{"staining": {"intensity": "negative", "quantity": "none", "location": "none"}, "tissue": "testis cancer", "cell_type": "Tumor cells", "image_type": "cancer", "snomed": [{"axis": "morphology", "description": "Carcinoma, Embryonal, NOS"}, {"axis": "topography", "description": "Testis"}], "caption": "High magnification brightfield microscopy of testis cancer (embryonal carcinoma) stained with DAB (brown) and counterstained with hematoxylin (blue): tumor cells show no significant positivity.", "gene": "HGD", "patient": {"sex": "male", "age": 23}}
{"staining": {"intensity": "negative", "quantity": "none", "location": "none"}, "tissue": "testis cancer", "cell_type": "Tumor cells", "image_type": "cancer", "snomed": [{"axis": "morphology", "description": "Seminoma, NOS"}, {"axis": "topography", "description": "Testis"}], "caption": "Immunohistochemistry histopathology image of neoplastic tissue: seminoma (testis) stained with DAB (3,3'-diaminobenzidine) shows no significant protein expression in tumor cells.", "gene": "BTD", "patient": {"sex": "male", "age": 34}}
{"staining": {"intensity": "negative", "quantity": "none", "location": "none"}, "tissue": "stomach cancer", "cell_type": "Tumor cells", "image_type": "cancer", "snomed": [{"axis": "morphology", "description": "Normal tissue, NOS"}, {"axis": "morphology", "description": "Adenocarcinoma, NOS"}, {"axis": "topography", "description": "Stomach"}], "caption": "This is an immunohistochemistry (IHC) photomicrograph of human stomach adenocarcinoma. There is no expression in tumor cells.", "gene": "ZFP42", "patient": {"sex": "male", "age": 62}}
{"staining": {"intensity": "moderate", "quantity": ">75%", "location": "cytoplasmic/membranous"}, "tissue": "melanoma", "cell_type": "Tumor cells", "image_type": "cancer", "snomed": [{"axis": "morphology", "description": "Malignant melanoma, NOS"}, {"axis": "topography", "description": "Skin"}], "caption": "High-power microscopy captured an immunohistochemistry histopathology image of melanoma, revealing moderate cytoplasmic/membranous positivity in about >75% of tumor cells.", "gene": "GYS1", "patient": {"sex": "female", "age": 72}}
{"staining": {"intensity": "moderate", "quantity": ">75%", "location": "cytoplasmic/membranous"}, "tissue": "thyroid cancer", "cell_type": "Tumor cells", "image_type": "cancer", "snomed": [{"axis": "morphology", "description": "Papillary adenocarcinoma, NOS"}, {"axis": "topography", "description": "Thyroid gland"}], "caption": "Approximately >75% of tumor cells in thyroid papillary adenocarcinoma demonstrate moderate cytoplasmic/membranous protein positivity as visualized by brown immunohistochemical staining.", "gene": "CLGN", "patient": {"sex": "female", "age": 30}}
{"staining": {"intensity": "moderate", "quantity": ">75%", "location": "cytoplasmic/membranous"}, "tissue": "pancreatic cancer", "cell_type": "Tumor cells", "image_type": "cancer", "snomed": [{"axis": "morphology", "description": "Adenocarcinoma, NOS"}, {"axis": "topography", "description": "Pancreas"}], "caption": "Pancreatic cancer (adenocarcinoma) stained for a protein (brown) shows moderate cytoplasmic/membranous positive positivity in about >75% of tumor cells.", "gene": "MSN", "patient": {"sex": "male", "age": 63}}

-- -- --

### WORK TASK
Would it be possible to set down the full listing again, character for character?

### ANSWER TO THIS PROBLEM
{"staining": {"intensity": "negative", "quantity": "none", "location": "none"}, "tissue": "testis cancer", "cell_type": "Tumor cells", "image_type": "cancer", "snomed": [{"axis": "morphology", "description": "Carcinoma, Embryonal, NOS"}, {"axis": "topography", "description": "Testis"}], "caption": "High magnification brightfield microscopy of testis cancer (embryonal carcinoma) stained with DAB (brown) and counterstained with hematoxylin (blue): tumor cells show no significant positivity.", "gene": "HGD", "patient": {"sex": "male", "age": 23}}
{"staining": {"intensity": "negative", "quantity": "none", "location": "none"}, "tissue": "testis cancer", "cell_type": "Tumor cells", "image_type": "cancer", "snomed": [{"axis": "morphology", "description": "Seminoma, NOS"}, {"axis": "topography", "description": "Testis"}], "caption": "Immunohistochemistry histopathology image of neoplastic tissue: seminoma (testis) stained with DAB (3,3'-diaminobenzidine) shows no significant protein expression in tumor cells.", "gene": "BTD", "patient": {"sex": "male", "age": 34}}
{"staining": {"intensity": "negative", "quantity": "none", "location": "none"}, "tissue": "stomach cancer", "cell_type": "Tumor cells", "image_type": "cancer", "snomed": [{"axis": "morphology", "description": "Normal tissue, NOS"}, {"axis": "morphology", "description": "Adenocarcinoma, NOS"}, {"axis": "topography", "description": "Stomach"}], "caption": "This is an immunohistochemistry (IHC) photomicrograph of human stomach adenocarcinoma. There is no expression in tumor cells.", "gene": "ZFP42", "patient": {"sex": "male", "age": 62}}
{"staining": {"intensity": "moderate", "quantity": ">75%", "location": "cytoplasmic/membranous"}, "tissue": "melanoma", "cell_type": "Tumor cells", "image_type": "cancer", "snomed": [{"axis": "morphology", "description": "Malignant melanoma, NOS"}, {"axis": "topography", "description": "Skin"}], "caption": "High-power microscopy captured an immunohistochemistry histopathology image of melanoma, revealing moderate cytoplasmic/membranous positivity in about >75% of tumor cells.", "gene": "GYS1", "patient": {"sex": "female", "age": 72}}
{"staining": {"intensity": "moderate", "quantity": ">75%", "location": "cytoplasmic/membranous"}, "tissue": "thyroid cancer", "cell_type": "Tumor cells", "image_type": "cancer", "snomed": [{"axis": "morphology", "description": "Papillary adenocarcinoma, NOS"}, {"axis": "topography", "description": "Thyroid gland"}], "caption": "Approximately >75% of tumor cells in thyroid papillary adenocarcinoma demonstrate moderate cytoplasmic/membranous protein positivity as visualized by brown immunohistochemical staining.", "gene": "CLGN", "patient": {"sex": "female", "age": 30}}
{"staining": {"intensity": "moderate", "quantity": ">75%", "location": "cytoplasmic/membranous"}, "tissue": "pancreatic cancer", "cell_type": "Tumor cells", "image_type": "cancer", "snomed": [{"axis": "morphology", "description": "Adenocarcinoma, NOS"}, {"axis": "topography", "description": "Pancreas"}], "caption": "Pancreatic cancer (adenocarcinoma) stained for a protein (brown) shows moderate cytoplasmic/membranous positive positivity in about >75% of tumor cells.", "gene": "MSN", "patient": {"sex": "male", "age": 63}}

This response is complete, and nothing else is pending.